It’s that time of the year when many well-respected financial commentators offer their outlooks for the coming year. While this crystal ball gazing is always entertaining, it becomes even more so a year later.
If you think back a year, you will recall that the politicians in Washington were in the grip of one of their “fiscal cliff” stand-offs. The theatre of brinksmanship kept everyone guessing until a last-minute resolution.
For some, the excitement was just too much. The publication Financial News told its readers that “political storm clouds loom over the global economy”. The Economist magazine predicted for 2013 that “it is hard to believe this will be a bumper year for returns”.
The skepticism was universal. The Australian Financial Review quoted analysts as saying the prospect of rising bond yields and slowing profit growth did not augur well for a repeat of the positive performance of share markets seen in 2012.
It’s easy to see why many investors might have taken fright at the developments around the turn of the year and reduced their exposures to shares because of what the commentators were saying.
That would have been a shame because as of early December 2013, many global equity markets were notching up record-breaking years. In local currency terms, the US S&P-500 total return index was up by just under 29% at time of writing, on track for its biggest annual gain in more than a decade.
In Japan, the Nikkei 225 total return index was 53% higher as of early December, heading for its best yearly gain since 1972. In the UK, the FTSE 100 total return index was still nearly 15% higher for the year by December. These changes are in local currency terms.
Even in Australia, where an end to the mining boom and a strong local currency have triggered an economic slowdown, the local market as measured by the S&P/ASX 200 accumulation index was still up 15% by December, having hit 5-year highs in September.
As the year comes to an end again, there are still plenty of gloomy stories to fill the newspapers – including ongoing speculation of what happens when the US Federal Reserve begins tapering its monetary stimulus program.
This isn’t to say these stories are necessarily incorrect. Most of them accurately reflect the sentiment prevailing at the time they were written and the uncertainty about the future.
But as an individual investor, there is not much you can do about that. These expectations and uncertainties are already built into the market. Investing is about what happens next. We don’t know what happens next. That’s why we diversify.
And think about this.
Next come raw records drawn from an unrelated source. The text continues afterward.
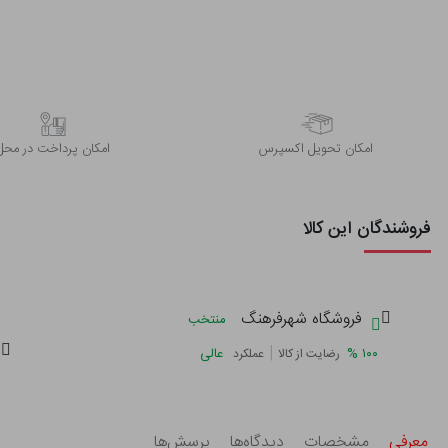
اﻣﮑﺎن ﺗﺤﻮﯾﻞ اﮐﺴﭙﺮس
امکان پرداخت در محل
فروشندگان این کالا
فروشگاه شهرفرهنگ
منتخب
|
%
۱۰۰
عالی
رضایت از کالا
عملکرد
معرفی
مشخصات
دیدگاه‌ها
پرسش‌ها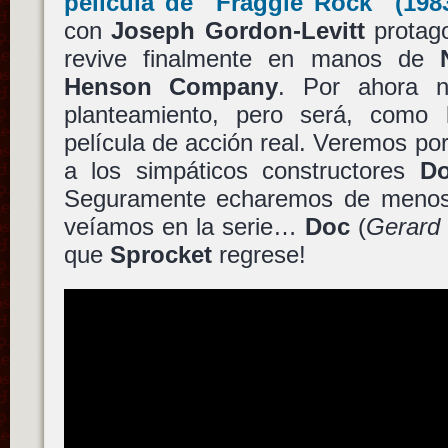
película de
"Fraggle Rock"
(1983
con
Joseph Gordon-Levitt
protago
revive finalmente en manos de
Henson Company
. Por ahora 
planteamiento, pero será, como 
película de acción real. Veremos por
a los simpáticos constructores
Do
Seguramente echaremos de menos
veíamos en la serie…
Doc
(
Gerard
que
Sprocket
regrese!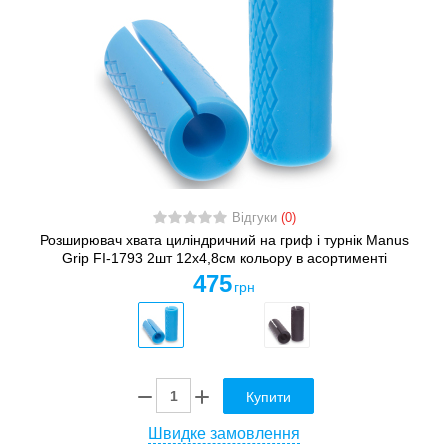
Відгуки
(0)
Розширювач хвата циліндричний на гриф і турнік Manus
Grip FI-1793 2шт 12х4,8см кольору в асортименті
475
грн
Купити
Швидке замовлення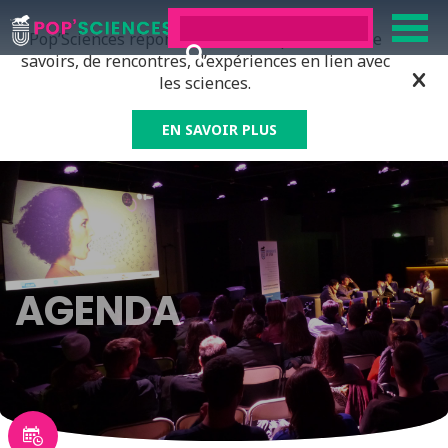
Pop’Sciences répond à tous ceux qui ont soif de
savoirs, de rencontres, d’expériences en lien avec
les sciences.
EN SAVOIR PLUS
AGENDA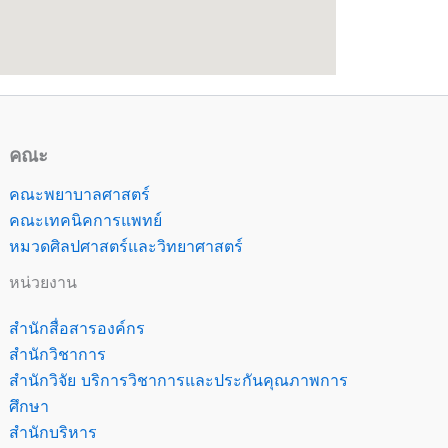
คณะ
คณะพยาบาลศาสตร์
คณะเทคนิคการแพทย์
หมวดศิลปศาสตร์และวิทยาศาสตร์
หน่วยงาน
สำนักสื่อสารองค์กร
สำนักวิชาการ
สำนักวิจัย บริการวิชาการและประกันคุณภาพการ
ศึกษา
สำนักบริหาร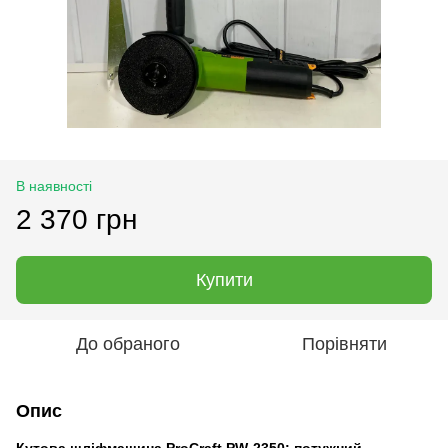
В наявності
2 370 грн
Купити
До обраного
Порівняти
Опис
Кутова шліфмашина ProCraft PW-2350: потужний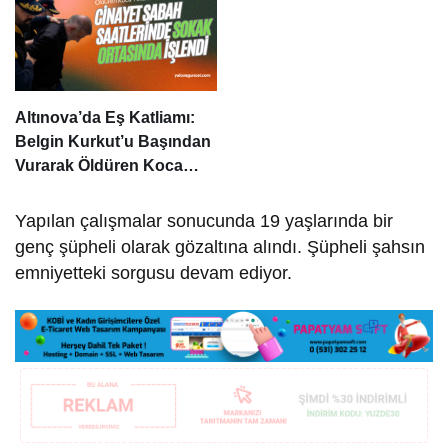
Altınova’da Eş Katliamı:
Belgin Kurkut’u Başından
Vurarak Öldüren Koca
Tutuklandı
Yapılan çalışmalar sonucunda 19 yaşlarında bir
genç şüpheli olarak gözaltına alındı. Şüpheli şahsın
emniyetteki sorgusu devam ediyor.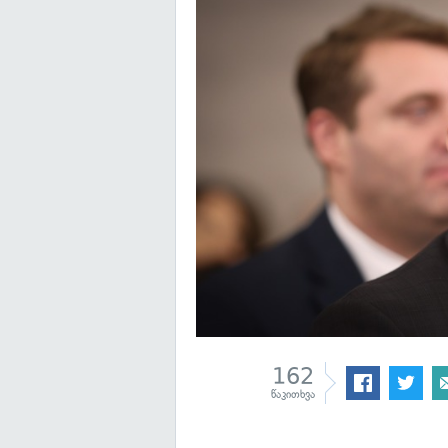
162
წაკითხვა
If any of the gurus who regularly offer their predications really had a crystal clear view of the future, why would they bother sharing it with the world?
It makes more sense to focus on what’s in your own control – and that’s your overall financial strategy which is designed to save you tax, deliver sound risk-adjusted returns, and build you wealth over time.
And if you don’t have a financial strategy, maybe you could treat yourself to one in the new year.
In the meantime, many happy returns!